A study commissioned by the Sutton Trust[48] and published in 2010 focused mainly on the possible use of US-style SAT tests as a way of detecting a candidate's academic potential. Its findings confirmed those of the Smith & Naylor study in that it found that privately educated pupils who, despite their educational advantages, have only secured a poor A-level score, and who therefore attend less selective universities, do less well than state educated degree candidates with the same low A-level attainment. In addition, as discussed in the 2010 Buckingham report "HMC Schools: a quantitative analysis", because students from state schools tended to be admitted on lower A-level entry grades, relative to entry grades it could be claimed that these students had improved more.[49] A countervailing finding of the Sutton Trust study was that for students of a given level of A-level attainment it is almost twice as difficult to get a first at the most selective universities than at those on the other end of the scale. Private sector schools regularly dominate the top of the A-level league tables, and their students are more likely to apply to the most selective universities; as a result private sector students are particularly well represented at these institutions, and therefore only the very ablest of them are likely to secure the best degrees.
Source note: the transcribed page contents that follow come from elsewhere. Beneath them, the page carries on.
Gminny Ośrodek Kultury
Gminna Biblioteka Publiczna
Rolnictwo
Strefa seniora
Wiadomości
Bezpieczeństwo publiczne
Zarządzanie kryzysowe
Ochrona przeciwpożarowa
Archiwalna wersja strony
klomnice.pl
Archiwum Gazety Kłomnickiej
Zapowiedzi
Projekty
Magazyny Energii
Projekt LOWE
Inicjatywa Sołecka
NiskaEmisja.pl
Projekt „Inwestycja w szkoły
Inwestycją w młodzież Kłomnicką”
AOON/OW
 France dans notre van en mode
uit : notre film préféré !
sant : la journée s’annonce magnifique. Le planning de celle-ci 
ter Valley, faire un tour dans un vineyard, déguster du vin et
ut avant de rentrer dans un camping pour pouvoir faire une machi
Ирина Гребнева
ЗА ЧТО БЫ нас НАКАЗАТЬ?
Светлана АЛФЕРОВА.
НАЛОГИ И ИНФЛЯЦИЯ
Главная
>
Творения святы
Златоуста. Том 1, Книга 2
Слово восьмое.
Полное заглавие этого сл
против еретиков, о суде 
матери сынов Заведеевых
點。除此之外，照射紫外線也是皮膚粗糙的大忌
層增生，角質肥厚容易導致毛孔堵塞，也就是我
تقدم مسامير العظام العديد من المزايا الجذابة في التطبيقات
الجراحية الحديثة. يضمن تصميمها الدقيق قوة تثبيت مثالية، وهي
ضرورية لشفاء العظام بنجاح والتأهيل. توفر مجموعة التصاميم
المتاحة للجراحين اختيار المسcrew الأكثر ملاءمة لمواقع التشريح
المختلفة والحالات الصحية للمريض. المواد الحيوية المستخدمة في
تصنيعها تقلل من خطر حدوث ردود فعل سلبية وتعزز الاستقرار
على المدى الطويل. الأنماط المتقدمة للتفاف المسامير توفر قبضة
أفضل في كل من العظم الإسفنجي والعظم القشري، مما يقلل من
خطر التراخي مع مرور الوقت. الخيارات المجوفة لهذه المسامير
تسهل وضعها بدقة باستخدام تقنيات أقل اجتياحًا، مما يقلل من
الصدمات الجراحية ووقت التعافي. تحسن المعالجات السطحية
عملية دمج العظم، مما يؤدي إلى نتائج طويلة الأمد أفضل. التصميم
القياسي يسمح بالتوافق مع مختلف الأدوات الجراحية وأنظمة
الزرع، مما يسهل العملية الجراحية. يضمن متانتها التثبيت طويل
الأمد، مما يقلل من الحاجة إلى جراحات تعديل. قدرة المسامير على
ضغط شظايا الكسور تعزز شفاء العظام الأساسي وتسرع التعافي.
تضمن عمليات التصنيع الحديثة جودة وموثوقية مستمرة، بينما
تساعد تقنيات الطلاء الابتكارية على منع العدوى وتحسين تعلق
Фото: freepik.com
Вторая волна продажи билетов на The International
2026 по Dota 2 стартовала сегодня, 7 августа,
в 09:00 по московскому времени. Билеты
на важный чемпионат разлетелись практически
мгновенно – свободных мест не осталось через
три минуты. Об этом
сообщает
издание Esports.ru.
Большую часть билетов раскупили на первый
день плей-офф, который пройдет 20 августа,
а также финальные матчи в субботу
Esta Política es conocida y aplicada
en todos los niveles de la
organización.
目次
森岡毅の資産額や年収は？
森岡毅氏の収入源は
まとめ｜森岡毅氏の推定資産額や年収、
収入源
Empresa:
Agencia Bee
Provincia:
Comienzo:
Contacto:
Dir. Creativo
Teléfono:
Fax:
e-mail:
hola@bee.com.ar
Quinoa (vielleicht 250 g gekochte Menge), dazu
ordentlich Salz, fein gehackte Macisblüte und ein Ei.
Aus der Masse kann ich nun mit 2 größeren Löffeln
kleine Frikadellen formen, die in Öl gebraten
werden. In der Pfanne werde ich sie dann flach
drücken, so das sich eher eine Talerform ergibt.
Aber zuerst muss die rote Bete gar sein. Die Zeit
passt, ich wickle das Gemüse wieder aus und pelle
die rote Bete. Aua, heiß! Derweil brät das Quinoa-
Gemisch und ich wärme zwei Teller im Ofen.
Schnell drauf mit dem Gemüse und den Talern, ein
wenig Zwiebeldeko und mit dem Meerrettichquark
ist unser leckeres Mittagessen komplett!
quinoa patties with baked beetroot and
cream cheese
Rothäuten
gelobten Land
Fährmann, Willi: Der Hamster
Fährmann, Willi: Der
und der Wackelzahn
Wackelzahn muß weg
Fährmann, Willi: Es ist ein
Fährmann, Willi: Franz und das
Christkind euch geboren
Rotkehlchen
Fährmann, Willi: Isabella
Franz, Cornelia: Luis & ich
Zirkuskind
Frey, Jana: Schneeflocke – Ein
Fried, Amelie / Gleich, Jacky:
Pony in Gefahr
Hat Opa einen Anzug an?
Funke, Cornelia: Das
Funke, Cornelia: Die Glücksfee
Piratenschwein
In 2013, the Higher Education Funding Council for England (HEFCE) published a study[50] noting, amongst other things, that a greater percentage of students who had attended a private school prior to university achieved a first or upper second class degree compared with students from state schools. Out of a starting cohort of 24,360 candidates having attended a private school and 184,580 having attended a state school, 64.9 per cent of the former attained a first or upper second class degree, compared to 52.7 per cent of the latter. No statistical comparisons of the two groups (State vs Private) were reported, with or without controls for student characteristics such as entry qualifications, so no inferences can be drawn on the relative performance of the two groups. The stand-out finding of the study was that private school students achieved better in obtaining graduate jobs and study, even when student characteristics were allowed for (sex, ethnicity, school type, entry qualifications, area of study).
In 2015, the UK press widely reported the outcome of research suggesting that school-leavers from state schools that attained similar A level grades go on to achieve higher undergraduate degree classes than their private school counterparts. The quoted figures, based on the degree results of all students who graduated in 2013/14, suggested that 82 per cent of state school pupils got firsts or upper seconds compared with 73 per cent of those from private schools. Later, HEFCE admitted that it had made a transposition error, and that in fact, 73 per cent of state school graduates gained a first or upper second class degree compared with 82 per cent of private school graduates.[51] This admission attracted far less publicity than the original erroneous assertion. Across all English universities, state school students who scored two Bs and a C at A-level did on average eight per cent better at degree level than their privately educated counterparts.[52] Two Bs and a C represents an entry tariff of 112, well below the average demanded by any of the UK's Russell Group universities.